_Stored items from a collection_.
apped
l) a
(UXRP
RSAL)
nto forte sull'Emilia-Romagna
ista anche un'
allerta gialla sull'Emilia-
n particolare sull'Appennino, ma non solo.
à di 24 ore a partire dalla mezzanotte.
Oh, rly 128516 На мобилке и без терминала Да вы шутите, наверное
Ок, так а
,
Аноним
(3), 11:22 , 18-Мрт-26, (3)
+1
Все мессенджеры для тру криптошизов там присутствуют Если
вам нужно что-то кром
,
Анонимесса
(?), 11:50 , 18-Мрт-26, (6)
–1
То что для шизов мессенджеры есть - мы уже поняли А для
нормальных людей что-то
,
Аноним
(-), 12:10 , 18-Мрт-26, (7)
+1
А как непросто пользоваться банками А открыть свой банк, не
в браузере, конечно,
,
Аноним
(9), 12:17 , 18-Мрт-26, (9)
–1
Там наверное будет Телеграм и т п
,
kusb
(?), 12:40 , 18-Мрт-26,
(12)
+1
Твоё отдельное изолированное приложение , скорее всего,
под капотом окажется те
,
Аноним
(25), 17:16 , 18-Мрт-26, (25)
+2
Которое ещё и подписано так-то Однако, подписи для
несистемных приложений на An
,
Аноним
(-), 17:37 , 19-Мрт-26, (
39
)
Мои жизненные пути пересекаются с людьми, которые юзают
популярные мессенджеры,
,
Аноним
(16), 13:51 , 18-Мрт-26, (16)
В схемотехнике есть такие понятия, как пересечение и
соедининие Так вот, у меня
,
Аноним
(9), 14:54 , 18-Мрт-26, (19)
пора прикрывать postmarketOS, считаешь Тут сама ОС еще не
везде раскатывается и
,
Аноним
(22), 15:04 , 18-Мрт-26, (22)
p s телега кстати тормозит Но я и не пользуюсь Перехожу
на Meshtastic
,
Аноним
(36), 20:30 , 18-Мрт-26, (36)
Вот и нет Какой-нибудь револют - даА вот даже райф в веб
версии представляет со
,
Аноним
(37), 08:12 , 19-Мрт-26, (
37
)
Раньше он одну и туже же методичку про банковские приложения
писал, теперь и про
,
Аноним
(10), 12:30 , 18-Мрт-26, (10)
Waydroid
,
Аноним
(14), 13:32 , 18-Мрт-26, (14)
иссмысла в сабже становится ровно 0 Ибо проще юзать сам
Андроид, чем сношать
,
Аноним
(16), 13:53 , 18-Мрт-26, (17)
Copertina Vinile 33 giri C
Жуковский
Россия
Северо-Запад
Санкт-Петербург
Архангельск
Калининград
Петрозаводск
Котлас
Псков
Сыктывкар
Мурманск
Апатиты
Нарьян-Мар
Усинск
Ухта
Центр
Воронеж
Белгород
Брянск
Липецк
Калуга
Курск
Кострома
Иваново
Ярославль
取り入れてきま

_Request_. The response should consist of every record, written out exactly as given.

_Result for this exercise_.
apped
l) a
(UXRP
RSAL)
nto forte sull'Emilia-Romagna
ista anche un'
allerta gialla sull'Emilia-
n particolare sull'Appennino, ma non solo.
à di 24 ore a partire dalla mezzanotte.
Oh, rly 128516 На мобилке и без терминала Да вы шутите, наверное
Ок, так а
,
Аноним
(3), 11:22 , 18-Мрт-26, (3)
+1
Все мессенджеры для тру криптошизов там присутствуют Если
вам нужно что-то кром
,
Анонимесса
(?), 11:50 , 18-Мрт-26, (6)
–1
То что для шизов мессенджеры есть - мы уже поняли А для
нормальных людей что-то
,
Аноним
(-), 12:10 , 18-Мрт-26, (7)
+1
А как непросто пользоваться банками А открыть свой банк, не
в браузере, конечно,
,
Аноним
(9), 12:17 , 18-Мрт-26, (9)
–1
Там наверное будет Телеграм и т п
,
kusb
(?), 12:40 , 18-Мрт-26,
(12)
+1
Твоё отдельное изолированное приложение , скорее всего,
под капотом окажется те
,
Аноним
(25), 17:16 , 18-Мрт-26, (25)
+2
Которое ещё и подписано так-то Однако, подписи для
несистемных приложений на An
,
Аноним
(-), 17:37 , 19-Мрт-26, (
39
)
Мои жизненные пути пересекаются с людьми, которые юзают
популярные мессенджеры,
,
Аноним
(16), 13:51 , 18-Мрт-26, (16)
В схемотехнике есть такие понятия, как пересечение и
соедининие Так вот, у меня
,
Аноним
(9), 14:54 , 18-Мрт-26, (19)
пора прикрывать postmarketOS, считаешь Тут сама ОС еще не
везде раскатывается и
,
Аноним
(22), 15:04 , 18-Мрт-26, (22)
p s телега кстати тормозит Но я и не пользуюсь Перехожу
на Meshtastic
,
Аноним
(36), 20:30 , 18-Мрт-26, (36)
Вот и нет Какой-нибудь револют - даА вот даже райф в веб
версии представляет со
,
Аноним
(37), 08:12 , 19-Мрт-26, (
37
)
Раньше он одну и туже же методичку про банковские приложения
писал, теперь и про
,
Аноним
(10), 12:30 , 18-Мрт-26, (10)
Waydroid
,
Аноним
(14), 13:32 , 18-Мрт-26, (14)
иссмысла в сабже становится ровно 0 Ибо проще юзать сам
Андроид, чем сношать
,
Аноним
(16), 13:53 , 18-Мрт-26, (17)
Copertina Vinile 33 giri C
Жуковский
Россия
Северо-Запад
Санкт-Петербург
Архангельск
Калининград
Петрозаводск
Котлас
Псков
Сыктывкар
Мурманск
Апатиты
Нарьян-Мар
Усинск
Ухта
Центр
Воронеж
Белгород
Брянск
Липецк
Калуга
Курск
Кострома
Иваново
Ярославль
取り入れてきま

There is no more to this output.